• ABOUT THIS TASK:
Would you please set down the data again exactly as given, excluding the pictures?

• Page layout parsing data:
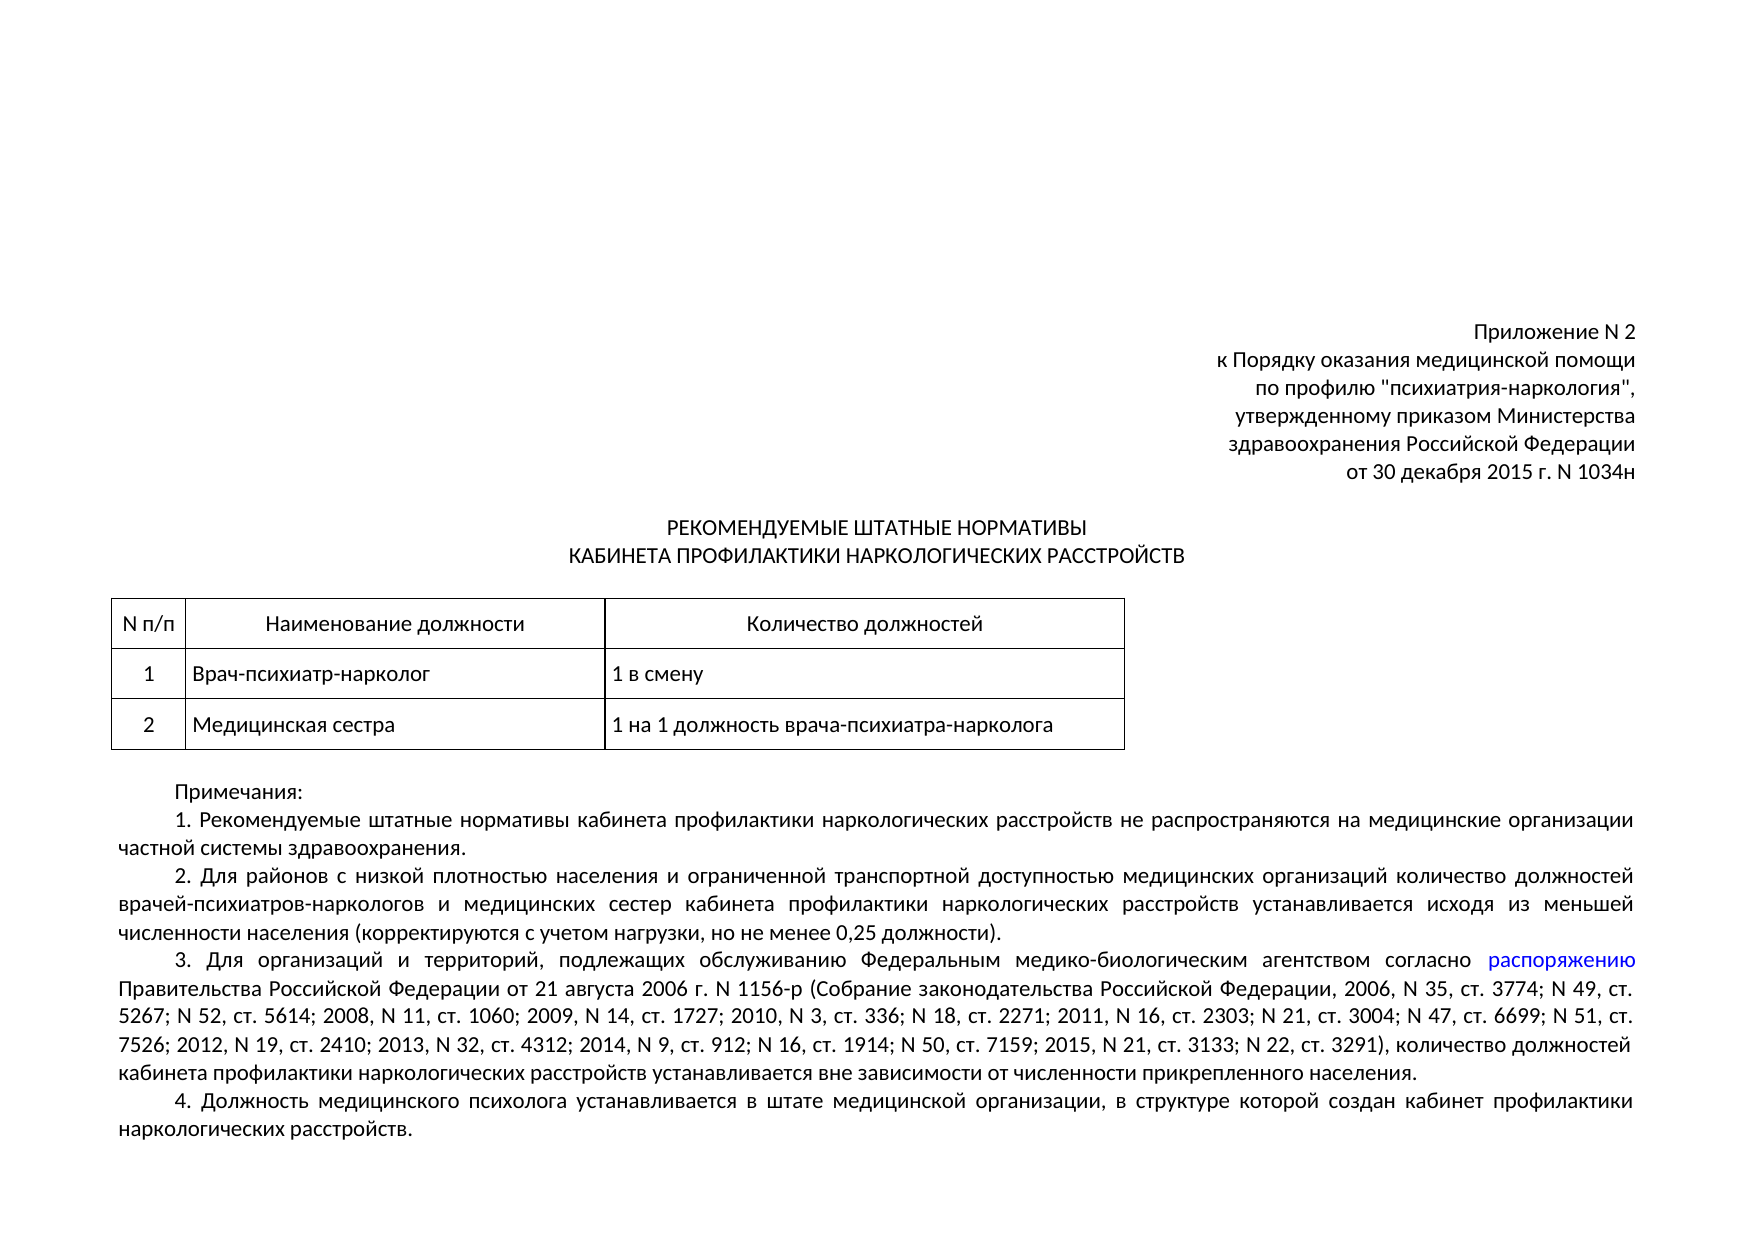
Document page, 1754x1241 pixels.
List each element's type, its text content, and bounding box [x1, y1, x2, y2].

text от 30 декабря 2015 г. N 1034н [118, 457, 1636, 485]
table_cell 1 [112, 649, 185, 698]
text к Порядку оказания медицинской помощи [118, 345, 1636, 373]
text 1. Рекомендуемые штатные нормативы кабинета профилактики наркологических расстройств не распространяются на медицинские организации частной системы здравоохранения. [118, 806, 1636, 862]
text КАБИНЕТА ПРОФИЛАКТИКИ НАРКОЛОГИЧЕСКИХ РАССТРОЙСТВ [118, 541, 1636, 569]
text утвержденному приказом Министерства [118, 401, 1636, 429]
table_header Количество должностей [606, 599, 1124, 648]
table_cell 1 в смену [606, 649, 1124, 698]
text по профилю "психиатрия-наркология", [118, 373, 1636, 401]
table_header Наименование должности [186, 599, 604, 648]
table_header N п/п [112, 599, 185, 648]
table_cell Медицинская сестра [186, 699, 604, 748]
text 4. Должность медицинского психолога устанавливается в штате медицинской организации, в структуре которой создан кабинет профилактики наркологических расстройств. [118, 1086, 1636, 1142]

• EXERCISE SOLUTION:
Document page, 1754x1241 pixels.
List each element's type, its text content, and bounding box [x1, y1, x2, y2].

text от 30 декабря 2015 г. N 1034н [118, 457, 1636, 485]
table_cell 1 [112, 649, 185, 698]
text к Порядку оказания медицинской помощи [118, 345, 1636, 373]
text 1. Рекомендуемые штатные нормативы кабинета профилактики наркологических расстройств не распространяются на медицинские организации частной системы здравоохранения. [118, 806, 1636, 862]
text КАБИНЕТА ПРОФИЛАКТИКИ НАРКОЛОГИЧЕСКИХ РАССТРОЙСТВ [118, 541, 1636, 569]
text утвержденному приказом Министерства [118, 401, 1636, 429]
table_header Количество должностей [606, 599, 1124, 648]
table_cell 1 в смену [606, 649, 1124, 698]
text по профилю "психиатрия-наркология", [118, 373, 1636, 401]
table_header Наименование должности [186, 599, 604, 648]
table_header N п/п [112, 599, 185, 648]
table_cell Медицинская сестра [186, 699, 604, 748]
text 4. Должность медицинского психолога устанавливается в штате медицинской организации, в структуре которой создан кабинет профилактики наркологических расстройств. [118, 1086, 1636, 1142]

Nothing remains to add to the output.